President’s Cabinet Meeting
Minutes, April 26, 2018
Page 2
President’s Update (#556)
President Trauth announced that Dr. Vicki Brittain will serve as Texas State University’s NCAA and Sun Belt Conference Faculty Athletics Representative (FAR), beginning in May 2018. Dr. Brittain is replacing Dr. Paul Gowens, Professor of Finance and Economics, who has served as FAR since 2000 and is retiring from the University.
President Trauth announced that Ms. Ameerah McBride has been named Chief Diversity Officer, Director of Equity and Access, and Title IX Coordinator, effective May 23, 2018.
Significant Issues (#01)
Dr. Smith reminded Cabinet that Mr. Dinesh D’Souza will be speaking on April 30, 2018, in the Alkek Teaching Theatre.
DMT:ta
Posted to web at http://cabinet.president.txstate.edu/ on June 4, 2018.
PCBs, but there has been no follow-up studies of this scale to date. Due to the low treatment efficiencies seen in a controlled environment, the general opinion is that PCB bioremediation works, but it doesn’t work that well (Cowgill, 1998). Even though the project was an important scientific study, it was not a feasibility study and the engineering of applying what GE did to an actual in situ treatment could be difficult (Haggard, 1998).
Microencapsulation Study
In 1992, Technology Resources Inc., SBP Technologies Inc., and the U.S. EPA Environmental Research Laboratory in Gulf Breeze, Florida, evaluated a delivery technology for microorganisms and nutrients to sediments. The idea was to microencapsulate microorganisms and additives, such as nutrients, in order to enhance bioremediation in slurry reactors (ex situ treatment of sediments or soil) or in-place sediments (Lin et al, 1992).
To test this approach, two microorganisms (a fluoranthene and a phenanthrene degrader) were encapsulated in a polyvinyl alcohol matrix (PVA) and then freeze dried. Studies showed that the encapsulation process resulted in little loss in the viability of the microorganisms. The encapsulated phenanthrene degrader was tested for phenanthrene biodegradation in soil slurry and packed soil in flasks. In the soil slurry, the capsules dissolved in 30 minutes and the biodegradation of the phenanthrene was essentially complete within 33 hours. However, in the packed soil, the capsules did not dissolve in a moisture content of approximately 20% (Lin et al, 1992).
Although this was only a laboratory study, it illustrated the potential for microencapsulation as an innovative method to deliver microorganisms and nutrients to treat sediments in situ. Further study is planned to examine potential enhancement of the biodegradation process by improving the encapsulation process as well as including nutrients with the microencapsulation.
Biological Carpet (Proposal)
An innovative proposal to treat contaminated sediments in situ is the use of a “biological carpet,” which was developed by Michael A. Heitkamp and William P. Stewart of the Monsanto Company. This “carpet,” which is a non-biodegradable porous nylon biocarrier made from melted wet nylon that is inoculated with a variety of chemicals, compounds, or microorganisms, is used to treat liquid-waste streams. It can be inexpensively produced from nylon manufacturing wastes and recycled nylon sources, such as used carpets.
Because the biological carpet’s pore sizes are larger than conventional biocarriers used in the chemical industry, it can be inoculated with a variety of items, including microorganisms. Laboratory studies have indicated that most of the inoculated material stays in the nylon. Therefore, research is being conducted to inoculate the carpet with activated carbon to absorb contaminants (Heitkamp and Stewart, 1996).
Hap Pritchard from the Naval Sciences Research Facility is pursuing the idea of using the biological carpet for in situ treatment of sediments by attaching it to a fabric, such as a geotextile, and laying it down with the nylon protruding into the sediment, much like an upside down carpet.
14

• WHAT IS EXPECTED: Retype the entries above exactly as they appear.

• WRITTEN REPLY:
President’s Cabinet Meeting
Minutes, April 26, 2018
Page 2
President’s Update (#556)
President Trauth announced that Dr. Vicki Brittain will serve as Texas State University’s NCAA and Sun Belt Conference Faculty Athletics Representative (FAR), beginning in May 2018. Dr. Brittain is replacing Dr. Paul Gowens, Professor of Finance and Economics, who has served as FAR since 2000 and is retiring from the University.
President Trauth announced that Ms. Ameerah McBride has been named Chief Diversity Officer, Director of Equity and Access, and Title IX Coordinator, effective May 23, 2018.
Significant Issues (#01)
Dr. Smith reminded Cabinet that Mr. Dinesh D’Souza will be speaking on April 30, 2018, in the Alkek Teaching Theatre.
DMT:ta
Posted to web at http://cabinet.president.txstate.edu/ on June 4, 2018.
PCBs, but there has been no follow-up studies of this scale to date. Due to the low treatment efficiencies seen in a controlled environment, the general opinion is that PCB bioremediation works, but it doesn’t work that well (Cowgill, 1998). Even though the project was an important scientific study, it was not a feasibility study and the engineering of applying what GE did to an actual in situ treatment could be difficult (Haggard, 1998).
Microencapsulation Study
In 1992, Technology Resources Inc., SBP Technologies Inc., and the U.S. EPA Environmental Research Laboratory in Gulf Breeze, Florida, evaluated a delivery technology for microorganisms and nutrients to sediments. The idea was to microencapsulate microorganisms and additives, such as nutrients, in order to enhance bioremediation in slurry reactors (ex situ treatment of sediments or soil) or in-place sediments (Lin et al, 1992).
To test this approach, two microorganisms (a fluoranthene and a phenanthrene degrader) were encapsulated in a polyvinyl alcohol matrix (PVA) and then freeze dried. Studies showed that the encapsulation process resulted in little loss in the viability of the microorganisms. The encapsulated phenanthrene degrader was tested for phenanthrene biodegradation in soil slurry and packed soil in flasks. In the soil slurry, the capsules dissolved in 30 minutes and the biodegradation of the phenanthrene was essentially complete within 33 hours. However, in the packed soil, the capsules did not dissolve in a moisture content of approximately 20% (Lin et al, 1992).
Although this was only a laboratory study, it illustrated the potential for microencapsulation as an innovative method to deliver microorganisms and nutrients to treat sediments in situ. Further study is planned to examine potential enhancement of the biodegradation process by improving the encapsulation process as well as including nutrients with the microencapsulation.
Biological Carpet (Proposal)
An innovative proposal to treat contaminated sediments in situ is the use of a “biological carpet,” which was developed by Michael A. Heitkamp and William P. Stewart of the Monsanto Company. This “carpet,” which is a non-biodegradable porous nylon biocarrier made from melted wet nylon that is inoculated with a variety of chemicals, compounds, or microorganisms, is used to treat liquid-waste streams. It can be inexpensively produced from nylon manufacturing wastes and recycled nylon sources, such as used carpets.
Because the biological carpet’s pore sizes are larger than conventional biocarriers used in the chemical industry, it can be inoculated with a variety of items, including microorganisms. Laboratory studies have indicated that most of the inoculated material stays in the nylon. Therefore, research is being conducted to inoculate the carpet with activated carbon to absorb contaminants (Heitkamp and Stewart, 1996).
Hap Pritchard from the Naval Sciences Research Facility is pursuing the idea of using the biological carpet for in situ treatment of sediments by attaching it to a fabric, such as a geotextile, and laying it down with the nylon protruding into the sediment, much like an upside down carpet.
14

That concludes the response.